━━ Source document

I am interested in approximating the function $1-e^{-z}$. I want to approximate it by a family of functions $f_n$ that are entire and $f_n(2\pi k i) = 0$ for all $2\pi k i$ with $|k|\le n$ and $f_n(2\pi k i) \ne 0$ for all $2\pi k i$ with $|k|> n$. Is this possible?
When I say that the sequence $f_n$ approximates $1-e^{-z}$, I mean that there exists a sequence of functions as described and an open set $D$ such that $\lim_{n\to\infty}f_n(z) = 1-e^{-z}$ uniformly in $D$.
So far I have succeeded only on the second part.

━━━━
━━ Record extracts

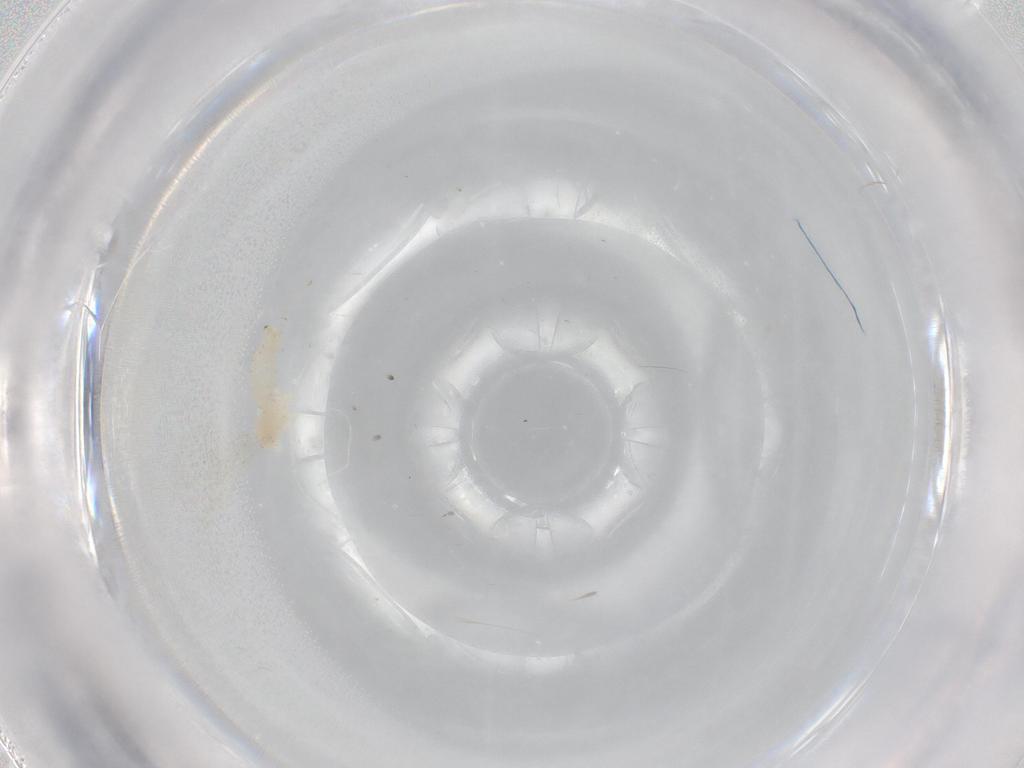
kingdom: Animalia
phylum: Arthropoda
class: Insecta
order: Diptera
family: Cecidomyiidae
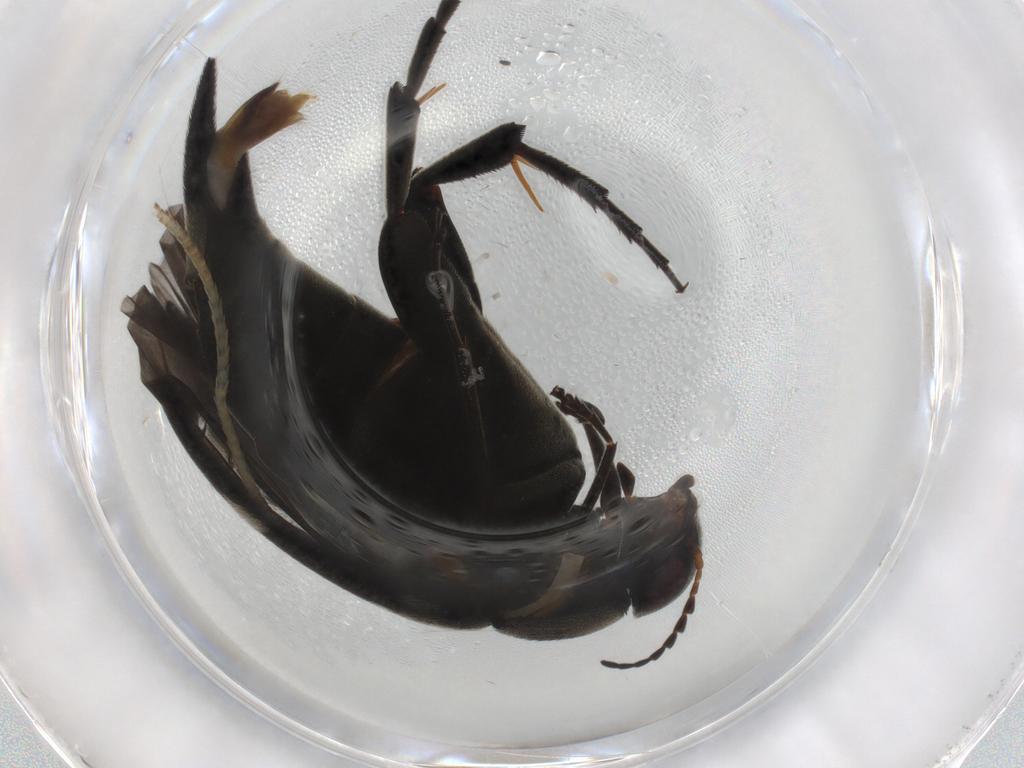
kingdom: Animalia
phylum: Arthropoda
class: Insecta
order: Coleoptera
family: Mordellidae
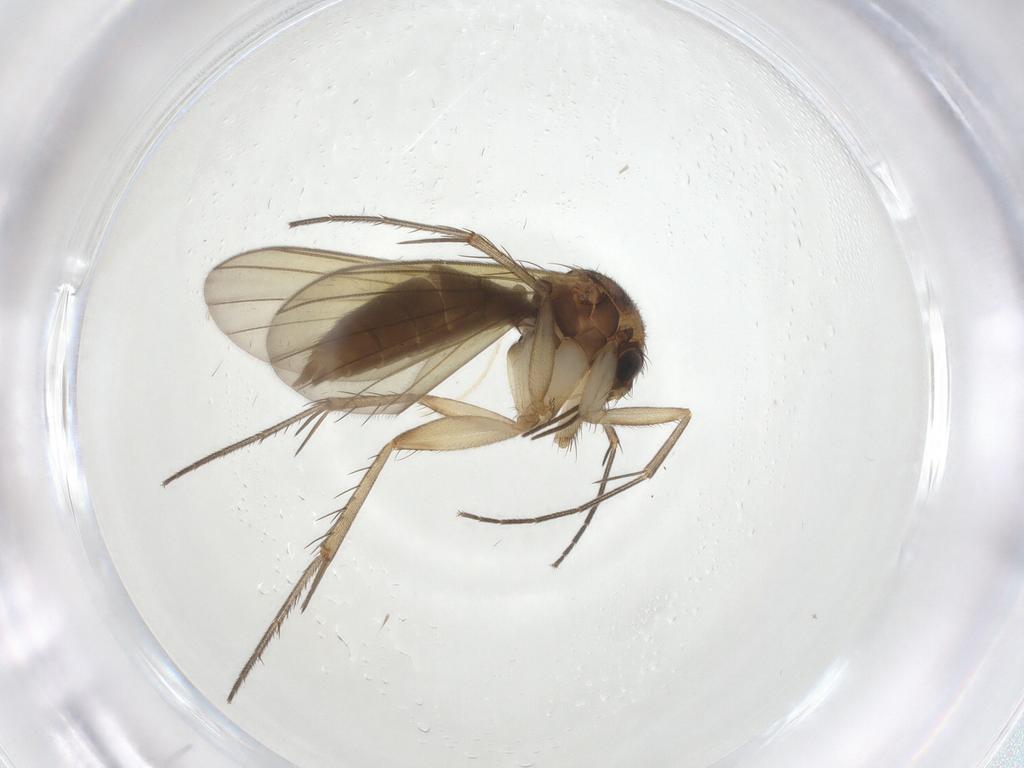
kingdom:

━━━━
━━ Record extracts

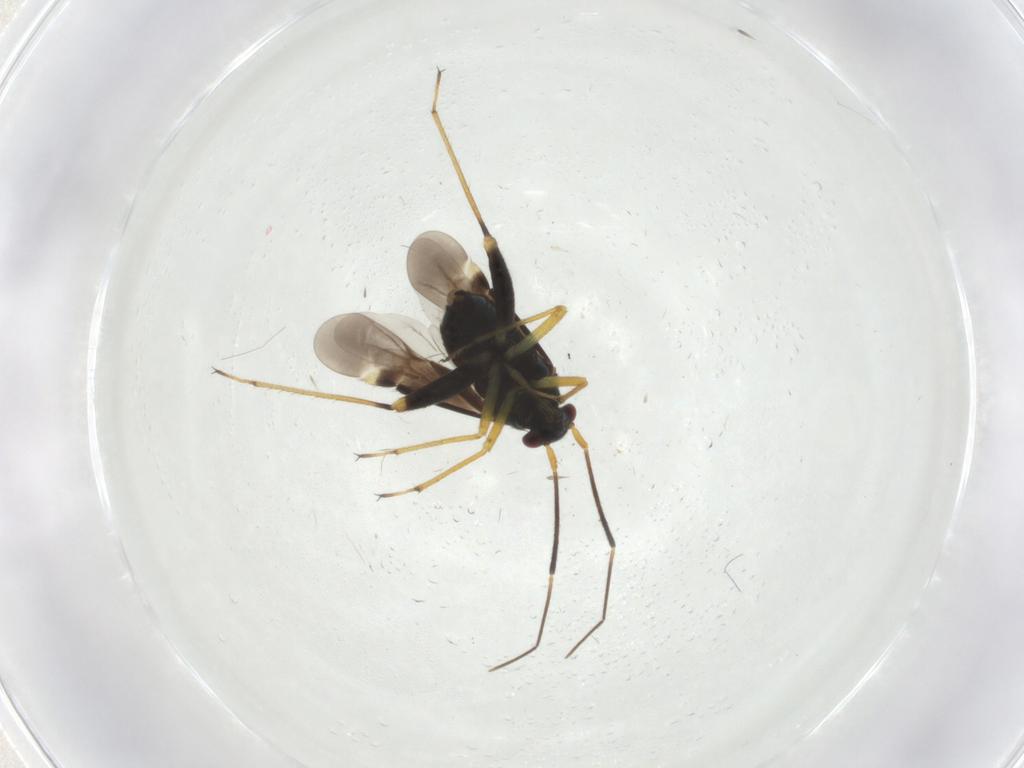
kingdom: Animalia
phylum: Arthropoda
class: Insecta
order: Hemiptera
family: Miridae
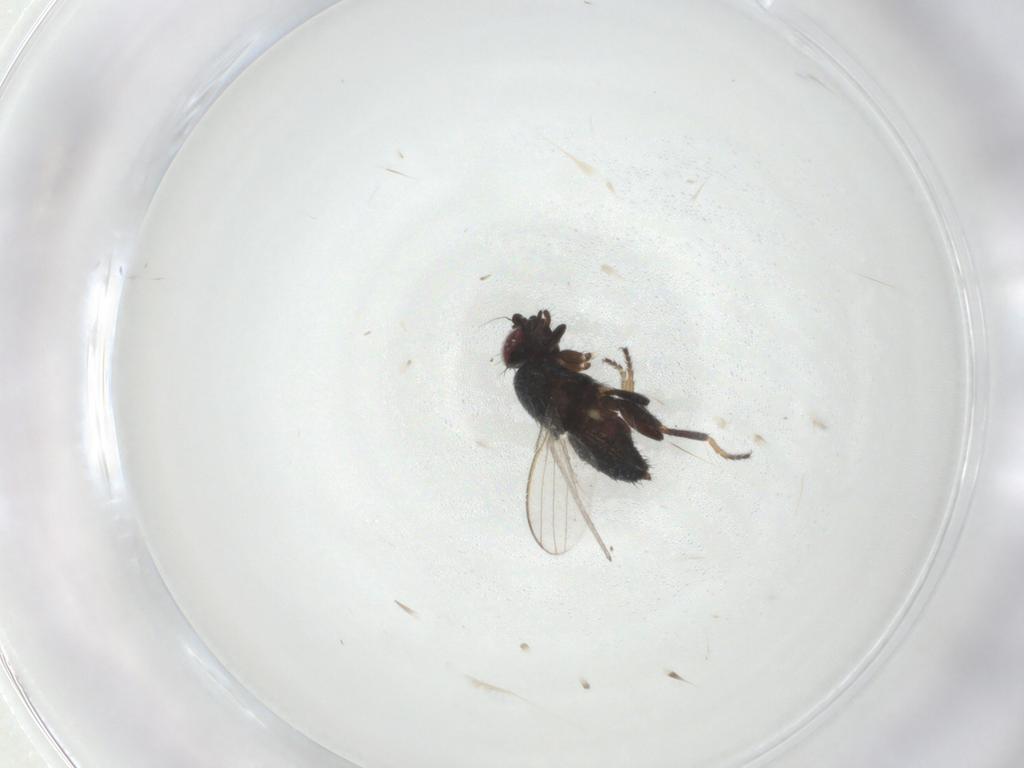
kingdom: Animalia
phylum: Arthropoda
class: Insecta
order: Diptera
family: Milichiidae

━━━━
━━ Record extracts

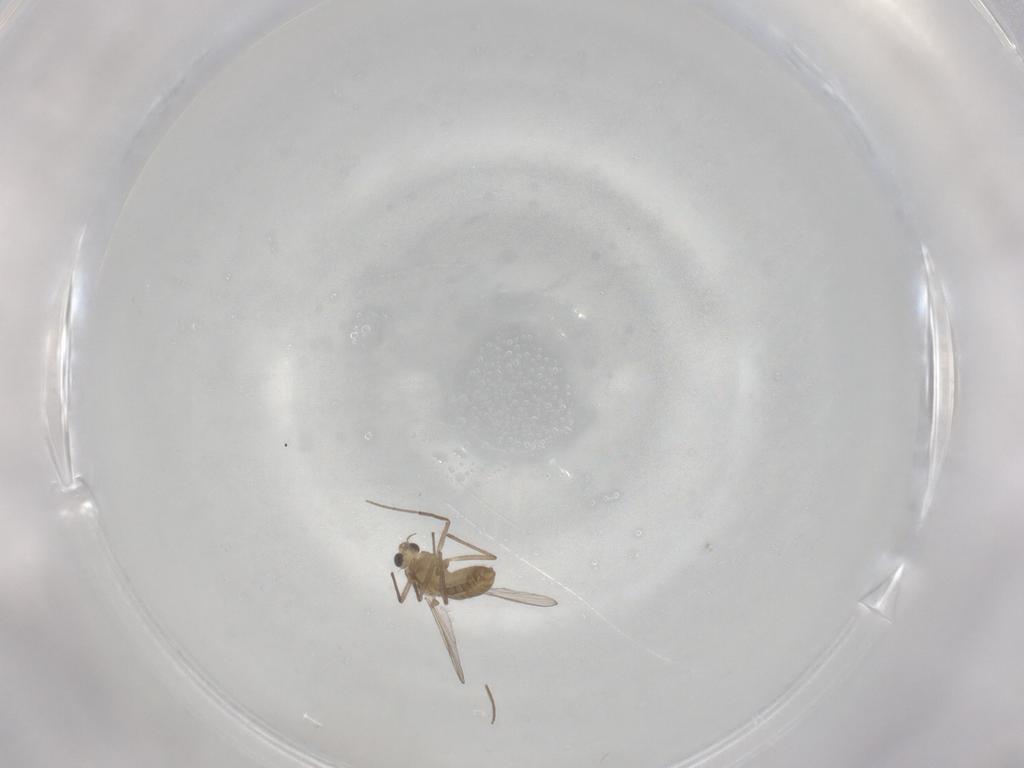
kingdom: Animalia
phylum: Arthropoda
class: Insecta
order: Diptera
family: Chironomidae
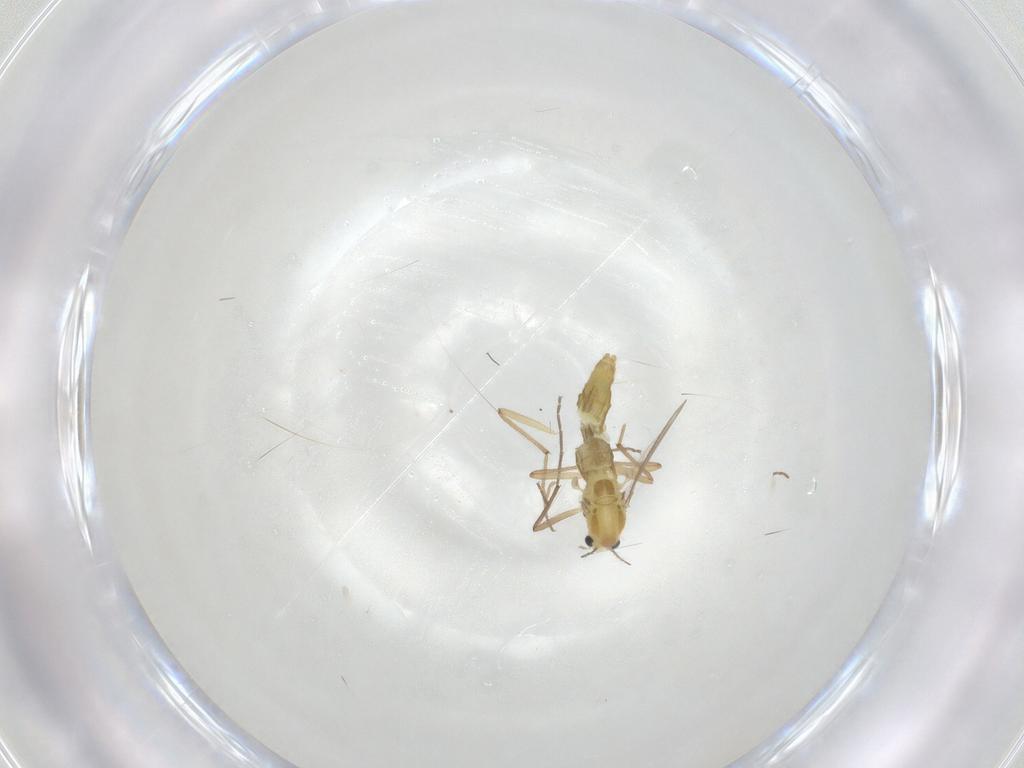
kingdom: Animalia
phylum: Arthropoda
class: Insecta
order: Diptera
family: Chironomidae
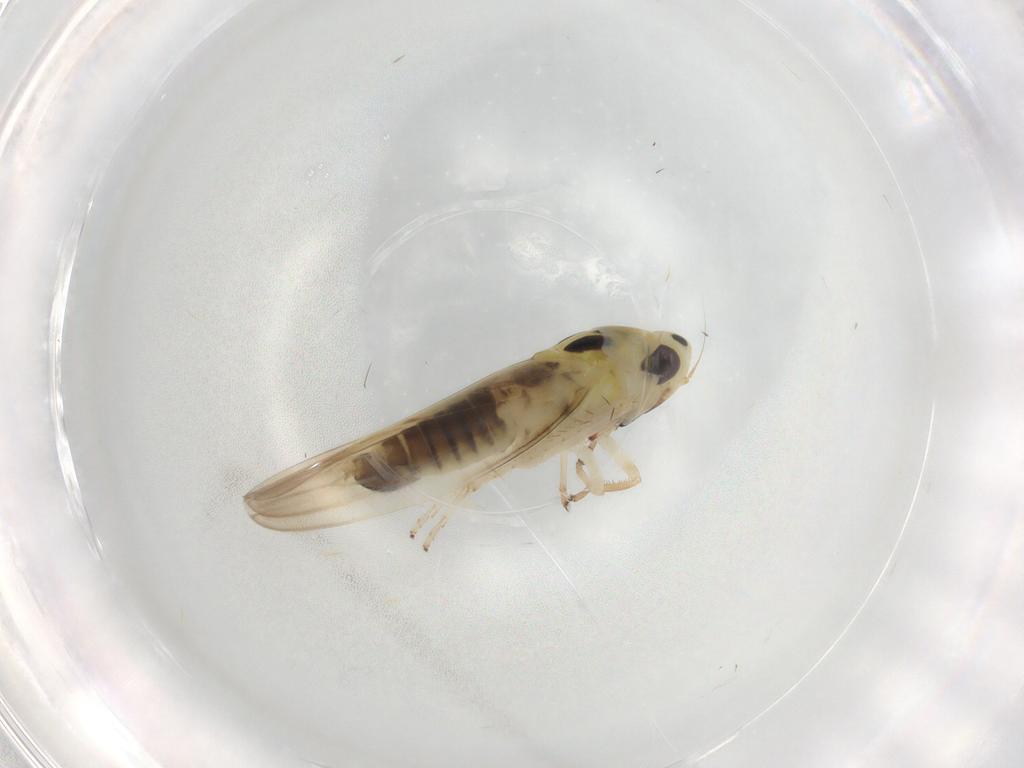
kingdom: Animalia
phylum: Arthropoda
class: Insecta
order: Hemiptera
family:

━━━━

Required work - Could you reproduce, word for word, the part of the post above on approximating 1 − e^(−z) starting with "When I say that" and going on through "the second part."?

Response to the exercise -
When I say that the sequence $f_n$ approximates $1-e^{-z}$, I mean that there exists a sequence of functions as described and an open set $D$ such that $\lim_{n\to\infty}f_n(z) = 1-e^{-z}$ uniformly in $D$.
So far I have succeeded only on the second part.